Во всей этой суете Беатрис просыпается и садится на полу, моргает, а потом ползет кудато, упрямая старуха. Мимо беснующихся масок, мимо бесстрастного и безразличного к нашему шабашу человекарастения во вьюнках катетеров и проводов – куда? Но нет времени ею заниматься сейчас – да и далеко ли она сбежит после удара шокером?

И пока мы курочим все их барахло, она добирается до прозрачной камеры в конце помещения, забивается в нее, шепчет чтото – и вход в камеру запечатывается, а она, приходя в себя, смотрит на нас оттуда, смотрит, смотрит… Без слез, без криков, оцепенело.

Виктор запаливает свой огнемет, плавит им переломанную технику, размолотое оборудование. Другие, хмельные адреналином и озверением, повторяют за ним.

– Выходите! – Я стучу в стекло аквариума с Беатрис Фукуямой. Она качает головой.

– Вы сгорите тут заживо!

– Что с Эдвардом? – Она пытается высмотреть сквозь мою спину, как там посиневший очкарик.

Ее голос мне слышно прекрасно: внутри, наверное, установлены микрофоны.

– Не знаю. Выходите, ктото должен его осмотреть.

– Вы врете мне. Он умер.

Она нужна мне живой. Беатрис Фукуяма 1Е, руководитель группы, нобелевский лауреат и преступница, нужна мне живой. Это ровно половина моего задания, наконец того самого задания, в правильности и осмысленности которого я не сомневаюсь ничуть.

– Я подожду. Подожду полчаса, пока подействует вирус.

– Теперь мы квиты, – говорю я ей. – Ложь за ложь. Никакого гриппа в пробирках ведь не было, так?

Беатрис молчит. Огонь ползет по груде обломков, забирается на нее с краев, медленно обволакивает, готовясь переваривать.

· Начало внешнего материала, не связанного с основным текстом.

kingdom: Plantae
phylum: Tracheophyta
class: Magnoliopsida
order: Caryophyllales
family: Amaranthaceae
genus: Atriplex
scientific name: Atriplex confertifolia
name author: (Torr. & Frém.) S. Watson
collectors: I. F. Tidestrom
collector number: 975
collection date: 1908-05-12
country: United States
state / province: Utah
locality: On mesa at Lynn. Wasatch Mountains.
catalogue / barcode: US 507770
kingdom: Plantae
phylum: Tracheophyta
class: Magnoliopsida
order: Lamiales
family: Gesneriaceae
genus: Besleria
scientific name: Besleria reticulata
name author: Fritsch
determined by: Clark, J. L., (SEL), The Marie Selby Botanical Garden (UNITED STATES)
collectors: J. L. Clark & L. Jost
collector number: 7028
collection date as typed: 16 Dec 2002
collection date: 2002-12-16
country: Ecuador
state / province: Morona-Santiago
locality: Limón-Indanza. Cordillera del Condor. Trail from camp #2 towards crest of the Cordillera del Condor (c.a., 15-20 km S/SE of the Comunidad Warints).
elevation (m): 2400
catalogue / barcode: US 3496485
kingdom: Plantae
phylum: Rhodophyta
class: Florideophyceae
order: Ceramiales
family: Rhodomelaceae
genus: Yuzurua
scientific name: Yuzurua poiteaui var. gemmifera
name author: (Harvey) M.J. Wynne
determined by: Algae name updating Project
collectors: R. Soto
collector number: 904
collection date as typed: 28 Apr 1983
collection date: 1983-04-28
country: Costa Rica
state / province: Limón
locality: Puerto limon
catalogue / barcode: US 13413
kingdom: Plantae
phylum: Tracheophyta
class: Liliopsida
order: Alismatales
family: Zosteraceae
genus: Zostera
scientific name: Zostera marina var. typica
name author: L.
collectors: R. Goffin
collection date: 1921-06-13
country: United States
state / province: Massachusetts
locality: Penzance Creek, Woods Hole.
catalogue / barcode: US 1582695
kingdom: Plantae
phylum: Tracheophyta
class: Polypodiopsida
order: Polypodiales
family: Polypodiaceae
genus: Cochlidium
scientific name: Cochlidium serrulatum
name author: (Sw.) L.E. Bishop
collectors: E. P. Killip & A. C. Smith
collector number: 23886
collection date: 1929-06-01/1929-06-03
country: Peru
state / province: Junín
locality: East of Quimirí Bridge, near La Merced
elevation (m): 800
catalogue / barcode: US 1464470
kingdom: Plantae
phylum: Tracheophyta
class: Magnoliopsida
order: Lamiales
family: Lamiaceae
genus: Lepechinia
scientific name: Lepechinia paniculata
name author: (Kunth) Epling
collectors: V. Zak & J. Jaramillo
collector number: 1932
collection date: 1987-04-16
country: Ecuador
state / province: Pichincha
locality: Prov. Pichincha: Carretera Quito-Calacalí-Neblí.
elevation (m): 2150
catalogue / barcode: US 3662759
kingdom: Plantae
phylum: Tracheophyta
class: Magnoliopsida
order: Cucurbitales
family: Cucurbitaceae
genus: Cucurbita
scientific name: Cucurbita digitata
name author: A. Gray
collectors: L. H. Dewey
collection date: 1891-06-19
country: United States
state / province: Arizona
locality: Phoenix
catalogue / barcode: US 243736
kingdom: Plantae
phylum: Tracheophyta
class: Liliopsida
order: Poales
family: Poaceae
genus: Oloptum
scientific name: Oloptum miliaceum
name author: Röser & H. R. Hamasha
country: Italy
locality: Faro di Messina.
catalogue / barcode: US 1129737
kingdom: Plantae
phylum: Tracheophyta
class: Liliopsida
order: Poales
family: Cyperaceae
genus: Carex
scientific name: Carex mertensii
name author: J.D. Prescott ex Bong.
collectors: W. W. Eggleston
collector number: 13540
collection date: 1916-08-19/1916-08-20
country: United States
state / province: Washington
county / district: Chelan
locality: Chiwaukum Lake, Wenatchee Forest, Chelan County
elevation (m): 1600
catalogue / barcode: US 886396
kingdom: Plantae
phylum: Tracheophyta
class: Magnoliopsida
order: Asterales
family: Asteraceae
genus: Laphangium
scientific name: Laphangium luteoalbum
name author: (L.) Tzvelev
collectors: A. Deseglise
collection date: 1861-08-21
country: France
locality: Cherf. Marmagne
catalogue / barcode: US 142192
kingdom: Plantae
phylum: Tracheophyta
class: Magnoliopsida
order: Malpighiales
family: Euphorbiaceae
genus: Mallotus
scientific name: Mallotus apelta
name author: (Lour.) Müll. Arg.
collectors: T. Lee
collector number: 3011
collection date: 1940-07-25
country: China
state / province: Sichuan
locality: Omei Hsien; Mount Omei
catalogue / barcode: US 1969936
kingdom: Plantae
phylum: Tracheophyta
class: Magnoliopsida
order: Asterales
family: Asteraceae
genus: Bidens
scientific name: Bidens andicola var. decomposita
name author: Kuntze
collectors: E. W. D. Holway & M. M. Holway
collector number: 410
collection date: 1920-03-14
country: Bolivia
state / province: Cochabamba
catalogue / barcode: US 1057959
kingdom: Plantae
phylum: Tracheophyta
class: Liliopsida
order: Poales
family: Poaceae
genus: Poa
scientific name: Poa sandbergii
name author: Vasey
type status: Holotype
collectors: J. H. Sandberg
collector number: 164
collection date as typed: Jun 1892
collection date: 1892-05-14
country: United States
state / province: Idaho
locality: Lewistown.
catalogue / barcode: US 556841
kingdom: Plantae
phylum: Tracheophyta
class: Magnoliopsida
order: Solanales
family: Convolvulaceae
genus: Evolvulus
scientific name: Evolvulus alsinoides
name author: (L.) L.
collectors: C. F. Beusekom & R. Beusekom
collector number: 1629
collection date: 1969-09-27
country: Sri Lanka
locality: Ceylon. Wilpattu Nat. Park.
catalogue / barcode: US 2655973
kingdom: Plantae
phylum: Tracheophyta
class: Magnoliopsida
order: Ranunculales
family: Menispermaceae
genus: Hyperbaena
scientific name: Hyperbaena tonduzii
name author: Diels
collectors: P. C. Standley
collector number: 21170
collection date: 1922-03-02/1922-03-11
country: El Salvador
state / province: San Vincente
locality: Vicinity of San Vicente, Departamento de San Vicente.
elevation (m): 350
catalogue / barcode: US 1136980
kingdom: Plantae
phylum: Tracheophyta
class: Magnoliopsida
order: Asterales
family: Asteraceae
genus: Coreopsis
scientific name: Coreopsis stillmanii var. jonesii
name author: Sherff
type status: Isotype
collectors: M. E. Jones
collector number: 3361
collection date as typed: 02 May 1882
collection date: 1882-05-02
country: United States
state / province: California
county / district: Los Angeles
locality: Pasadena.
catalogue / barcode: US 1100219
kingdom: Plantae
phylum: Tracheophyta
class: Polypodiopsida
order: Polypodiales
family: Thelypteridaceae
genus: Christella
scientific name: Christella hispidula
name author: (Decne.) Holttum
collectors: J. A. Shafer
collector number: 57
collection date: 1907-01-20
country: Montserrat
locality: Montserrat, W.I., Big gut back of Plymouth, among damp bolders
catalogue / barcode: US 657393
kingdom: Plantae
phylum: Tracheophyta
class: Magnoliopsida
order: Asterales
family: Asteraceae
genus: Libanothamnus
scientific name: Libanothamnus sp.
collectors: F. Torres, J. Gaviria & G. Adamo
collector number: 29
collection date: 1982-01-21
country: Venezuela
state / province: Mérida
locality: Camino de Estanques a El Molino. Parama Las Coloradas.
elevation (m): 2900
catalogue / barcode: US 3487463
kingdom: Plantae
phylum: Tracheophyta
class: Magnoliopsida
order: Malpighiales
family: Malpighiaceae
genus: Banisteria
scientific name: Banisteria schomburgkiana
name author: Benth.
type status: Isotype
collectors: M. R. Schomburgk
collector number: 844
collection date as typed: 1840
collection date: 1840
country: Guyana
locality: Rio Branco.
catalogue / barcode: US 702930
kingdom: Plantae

Я его не боюсь: это огонь очистительный.

– Айда! – хлопает меня по плечу Виктор. – Мы отключили пожарную сигнализацию, надо валить!

Рядом с ним торчит этот худосочный пацан, херовый эрзац моего Базиля.

– Я не могу. У меня был приказ взять ее живой.

– Пора! – настаивает он. – Огонь уже на их долбаные игрушки перекинулся… Сейчас весь квартал выгорит!

Беатрис отворачивается, садится на пол, словно все происходящее ее не касается.